Skip to main content
Tutorial series

Kubeflow LLM workflows

This tutorial series provides a hands-on guide to the end-to-end process of preparing, training, and utilizing large language models (LLMs) using Kubeflow on KakaoCloud.
By working with models like Kakao’s Kanana and Meta’s Llama 3.2, you’ll learn how to operate LLMs in a production-like environment — from setting up inference endpoints to fine-tuning and implementing RAG-based applications.

This series is designed for developers already familiar with Kubeflow or users looking to adopt LLMs in MLOps environments.


Before you start

  1. Before getting started, ensure that a Kubeflow environment (CPU or GPU-based) is already set up.
    Refer to the Deploy Jupyter Notebooks on Kubeflow guide to prepare your environment.

  2. The following node pool specifications are recommended for LLM serving and fine-tuning tasks:

    TypeRecommended Specs
    CPU-based- m2a.2xlarge (8 vCPU, at least 32GiB RAM)
    - Volume: 100GiB or more
    GPU-based- p2i.6xlarge (A100 80GB, 24 vCPU, at least 192GiB RAM)
    - MIG: At least one 1g.10gb instance
    - Volume: 100GiB or more
  3. Example datasets and models used in the tutorials will be provided in each tutorial page with download links.


Tutorial structure

The LLM workflow series consists of the following stages:

  1. Create LLM model serving endpoint:
    Use KServe to deploy an LLM model and expose an inference endpoint compatible with LangChain.

  2. Fine-tune LLM model:
    Practice fine-tuning a pre-trained model using domain-specific data with PEFT and Unsloth.

  3. Build RAG with LLM model:
    Implement a retrieval-augmented generation (RAG) system using LangChain and FAISS to search documents and generate answers to user queries.

Information ▸

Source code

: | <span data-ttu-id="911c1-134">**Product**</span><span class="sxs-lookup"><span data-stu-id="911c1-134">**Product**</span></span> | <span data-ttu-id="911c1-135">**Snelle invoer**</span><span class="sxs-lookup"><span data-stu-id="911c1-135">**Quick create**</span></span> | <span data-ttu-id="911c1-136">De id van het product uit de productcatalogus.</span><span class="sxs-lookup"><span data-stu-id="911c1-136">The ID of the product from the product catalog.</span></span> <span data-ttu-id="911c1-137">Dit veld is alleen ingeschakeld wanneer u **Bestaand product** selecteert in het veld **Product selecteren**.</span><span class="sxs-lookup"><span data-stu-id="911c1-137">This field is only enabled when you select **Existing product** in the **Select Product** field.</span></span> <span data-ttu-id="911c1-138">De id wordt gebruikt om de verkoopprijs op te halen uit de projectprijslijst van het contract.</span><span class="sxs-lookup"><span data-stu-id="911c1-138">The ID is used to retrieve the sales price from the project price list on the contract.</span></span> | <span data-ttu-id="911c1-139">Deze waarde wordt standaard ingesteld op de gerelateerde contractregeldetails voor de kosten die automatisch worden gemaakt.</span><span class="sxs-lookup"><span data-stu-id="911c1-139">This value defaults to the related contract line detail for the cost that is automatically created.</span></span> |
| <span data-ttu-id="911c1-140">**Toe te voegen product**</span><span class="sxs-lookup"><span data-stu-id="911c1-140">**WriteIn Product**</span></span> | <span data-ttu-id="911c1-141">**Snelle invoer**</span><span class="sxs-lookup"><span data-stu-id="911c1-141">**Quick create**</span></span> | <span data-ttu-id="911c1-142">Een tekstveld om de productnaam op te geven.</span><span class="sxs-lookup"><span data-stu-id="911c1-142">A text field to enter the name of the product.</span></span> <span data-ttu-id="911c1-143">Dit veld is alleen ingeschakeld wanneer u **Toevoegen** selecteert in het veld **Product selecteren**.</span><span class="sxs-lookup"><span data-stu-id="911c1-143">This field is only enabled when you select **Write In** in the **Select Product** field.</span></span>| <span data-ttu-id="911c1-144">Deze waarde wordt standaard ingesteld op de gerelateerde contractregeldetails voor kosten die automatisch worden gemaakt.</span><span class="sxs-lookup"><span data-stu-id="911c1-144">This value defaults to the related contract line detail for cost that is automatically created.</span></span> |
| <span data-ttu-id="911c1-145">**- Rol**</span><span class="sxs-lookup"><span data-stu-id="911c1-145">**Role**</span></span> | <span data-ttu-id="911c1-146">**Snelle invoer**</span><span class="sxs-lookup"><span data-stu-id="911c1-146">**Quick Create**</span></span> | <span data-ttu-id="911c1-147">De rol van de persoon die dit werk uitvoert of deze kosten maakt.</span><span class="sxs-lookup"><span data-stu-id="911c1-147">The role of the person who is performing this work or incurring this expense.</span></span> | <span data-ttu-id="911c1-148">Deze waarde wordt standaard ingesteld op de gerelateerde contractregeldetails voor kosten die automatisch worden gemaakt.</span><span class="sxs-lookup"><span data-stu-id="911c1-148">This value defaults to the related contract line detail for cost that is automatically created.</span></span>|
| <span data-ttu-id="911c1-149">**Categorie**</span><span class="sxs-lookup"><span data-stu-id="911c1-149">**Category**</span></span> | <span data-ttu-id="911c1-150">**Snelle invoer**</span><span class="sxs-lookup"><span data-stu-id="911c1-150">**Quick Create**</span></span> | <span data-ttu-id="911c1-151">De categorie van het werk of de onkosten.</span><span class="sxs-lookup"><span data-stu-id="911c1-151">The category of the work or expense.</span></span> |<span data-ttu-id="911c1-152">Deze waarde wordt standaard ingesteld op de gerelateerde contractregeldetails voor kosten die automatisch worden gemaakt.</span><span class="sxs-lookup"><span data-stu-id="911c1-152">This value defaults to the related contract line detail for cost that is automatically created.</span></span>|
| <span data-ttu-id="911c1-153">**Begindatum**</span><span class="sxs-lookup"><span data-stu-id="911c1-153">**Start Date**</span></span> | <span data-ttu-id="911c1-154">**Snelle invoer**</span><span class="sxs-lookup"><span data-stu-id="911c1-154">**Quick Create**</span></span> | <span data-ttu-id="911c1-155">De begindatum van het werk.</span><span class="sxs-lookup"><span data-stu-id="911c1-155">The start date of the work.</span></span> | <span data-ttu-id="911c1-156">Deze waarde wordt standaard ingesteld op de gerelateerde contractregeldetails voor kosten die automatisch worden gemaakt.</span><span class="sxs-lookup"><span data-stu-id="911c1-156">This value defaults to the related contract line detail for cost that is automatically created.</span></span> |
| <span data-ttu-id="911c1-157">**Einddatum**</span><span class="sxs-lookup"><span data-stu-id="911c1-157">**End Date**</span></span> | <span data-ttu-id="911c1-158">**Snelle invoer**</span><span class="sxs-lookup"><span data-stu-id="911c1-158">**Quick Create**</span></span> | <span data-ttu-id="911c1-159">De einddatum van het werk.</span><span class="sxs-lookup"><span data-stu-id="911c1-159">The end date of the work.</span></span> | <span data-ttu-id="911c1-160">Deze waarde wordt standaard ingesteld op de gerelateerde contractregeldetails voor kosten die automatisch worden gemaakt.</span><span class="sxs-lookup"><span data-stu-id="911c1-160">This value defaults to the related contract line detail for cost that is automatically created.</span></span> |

Required action 1 ▸ On the Kubeflow LLM workflows page, which tool is used to deploy an LLM model and expose an inference endpoint?
Required action 2 ▸ Reproduce the Kubeflow LLM workflows page between "This tutorial series" and "implementing RAG-based applications.", inclusive.
Required action 3 ▸ Name every software tool or library mentioned in the "Tutorial structure" section of the Kubeflow LLM workflows page.

Exercise solution 1 ▸ KServe

Exercise solution 2 ▸
This tutorial series provides a hands-on guide to the end-to-end process of preparing, training, and utilizing large language models (LLMs) using Kubeflow on KakaoCloud.
By working with models like Kakao’s Kanana and Meta’s Llama 3.2, you’ll learn how to operate LLMs in a production-like environment — from setting up inference endpoints to fine-tuning and implementing RAG-based applications.

Exercise solution 3 ▸ KServe, LangChain, PEFT, Unsloth, FAISS